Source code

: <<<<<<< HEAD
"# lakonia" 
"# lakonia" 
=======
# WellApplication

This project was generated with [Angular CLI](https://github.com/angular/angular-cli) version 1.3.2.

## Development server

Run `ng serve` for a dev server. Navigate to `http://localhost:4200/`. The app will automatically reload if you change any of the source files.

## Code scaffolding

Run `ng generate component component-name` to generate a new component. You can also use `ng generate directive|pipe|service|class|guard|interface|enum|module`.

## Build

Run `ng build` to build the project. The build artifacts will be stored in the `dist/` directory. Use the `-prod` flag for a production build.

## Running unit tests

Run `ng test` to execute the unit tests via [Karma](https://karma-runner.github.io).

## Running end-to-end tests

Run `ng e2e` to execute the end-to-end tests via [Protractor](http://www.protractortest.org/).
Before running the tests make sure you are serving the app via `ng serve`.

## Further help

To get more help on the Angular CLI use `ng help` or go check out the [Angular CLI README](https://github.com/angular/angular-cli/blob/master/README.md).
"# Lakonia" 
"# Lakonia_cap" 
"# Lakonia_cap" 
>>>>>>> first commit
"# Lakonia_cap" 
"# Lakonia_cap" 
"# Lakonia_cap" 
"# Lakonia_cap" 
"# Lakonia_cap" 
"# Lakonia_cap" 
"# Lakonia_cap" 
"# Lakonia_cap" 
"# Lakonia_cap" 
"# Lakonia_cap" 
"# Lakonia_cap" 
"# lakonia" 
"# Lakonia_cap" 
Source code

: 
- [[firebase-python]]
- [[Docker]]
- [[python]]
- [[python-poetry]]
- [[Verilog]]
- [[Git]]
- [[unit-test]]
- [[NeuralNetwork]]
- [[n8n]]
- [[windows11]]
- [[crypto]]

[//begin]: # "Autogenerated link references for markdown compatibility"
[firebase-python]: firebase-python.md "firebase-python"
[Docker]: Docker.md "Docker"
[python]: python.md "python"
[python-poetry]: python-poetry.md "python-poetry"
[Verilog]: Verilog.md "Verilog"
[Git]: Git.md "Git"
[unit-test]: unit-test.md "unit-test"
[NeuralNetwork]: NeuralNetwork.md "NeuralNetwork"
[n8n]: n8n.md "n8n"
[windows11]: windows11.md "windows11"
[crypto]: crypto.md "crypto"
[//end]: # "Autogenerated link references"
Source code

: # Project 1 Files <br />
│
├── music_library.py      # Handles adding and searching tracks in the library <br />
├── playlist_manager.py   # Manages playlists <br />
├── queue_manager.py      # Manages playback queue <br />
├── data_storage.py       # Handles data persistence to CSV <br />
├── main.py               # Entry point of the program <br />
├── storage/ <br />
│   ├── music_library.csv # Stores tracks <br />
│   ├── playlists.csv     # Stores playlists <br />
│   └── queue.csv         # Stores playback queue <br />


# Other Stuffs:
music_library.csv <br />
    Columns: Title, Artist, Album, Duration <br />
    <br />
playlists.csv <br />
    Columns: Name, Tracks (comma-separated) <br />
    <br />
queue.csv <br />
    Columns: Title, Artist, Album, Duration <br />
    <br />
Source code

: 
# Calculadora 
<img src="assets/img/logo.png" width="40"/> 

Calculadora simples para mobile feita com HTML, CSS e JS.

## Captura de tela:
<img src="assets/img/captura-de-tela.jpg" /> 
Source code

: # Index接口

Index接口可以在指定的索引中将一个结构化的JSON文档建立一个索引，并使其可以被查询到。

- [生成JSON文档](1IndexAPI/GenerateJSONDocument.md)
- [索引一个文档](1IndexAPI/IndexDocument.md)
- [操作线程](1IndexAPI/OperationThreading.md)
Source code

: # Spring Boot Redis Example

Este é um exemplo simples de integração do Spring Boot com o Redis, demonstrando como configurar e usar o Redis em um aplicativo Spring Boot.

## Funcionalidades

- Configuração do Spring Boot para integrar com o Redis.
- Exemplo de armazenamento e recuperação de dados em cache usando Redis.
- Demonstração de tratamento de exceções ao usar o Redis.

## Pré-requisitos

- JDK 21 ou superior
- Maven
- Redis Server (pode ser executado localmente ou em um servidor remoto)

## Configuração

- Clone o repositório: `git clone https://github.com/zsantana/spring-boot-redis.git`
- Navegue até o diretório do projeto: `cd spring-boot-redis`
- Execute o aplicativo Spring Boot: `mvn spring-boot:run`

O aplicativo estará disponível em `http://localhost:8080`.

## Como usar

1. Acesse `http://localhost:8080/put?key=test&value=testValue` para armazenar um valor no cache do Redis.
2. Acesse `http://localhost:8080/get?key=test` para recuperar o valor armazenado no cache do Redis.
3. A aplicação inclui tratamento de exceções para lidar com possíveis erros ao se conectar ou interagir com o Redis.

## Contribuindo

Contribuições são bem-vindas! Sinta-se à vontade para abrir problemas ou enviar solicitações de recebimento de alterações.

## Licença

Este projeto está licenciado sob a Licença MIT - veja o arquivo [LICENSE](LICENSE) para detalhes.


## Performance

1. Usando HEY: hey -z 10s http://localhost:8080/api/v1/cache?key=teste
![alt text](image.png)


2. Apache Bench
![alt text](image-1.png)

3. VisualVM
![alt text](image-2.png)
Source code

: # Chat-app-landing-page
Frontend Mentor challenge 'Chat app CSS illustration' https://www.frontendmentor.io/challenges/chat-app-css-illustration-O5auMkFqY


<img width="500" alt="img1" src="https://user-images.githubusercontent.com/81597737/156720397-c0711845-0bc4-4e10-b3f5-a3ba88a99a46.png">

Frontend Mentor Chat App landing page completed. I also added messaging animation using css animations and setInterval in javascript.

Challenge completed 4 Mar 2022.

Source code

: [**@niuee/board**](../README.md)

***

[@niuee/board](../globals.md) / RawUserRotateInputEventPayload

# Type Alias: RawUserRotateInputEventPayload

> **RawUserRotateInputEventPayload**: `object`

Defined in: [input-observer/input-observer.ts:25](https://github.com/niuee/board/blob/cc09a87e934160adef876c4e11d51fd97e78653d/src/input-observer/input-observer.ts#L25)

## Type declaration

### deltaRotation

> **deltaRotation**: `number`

******************************

● Prompt:
Retrieve each line of the data in which the word "Verilog" can be found.

● Solution to the exercise:
- [[Verilog]]
[Verilog]: Verilog.md "Verilog"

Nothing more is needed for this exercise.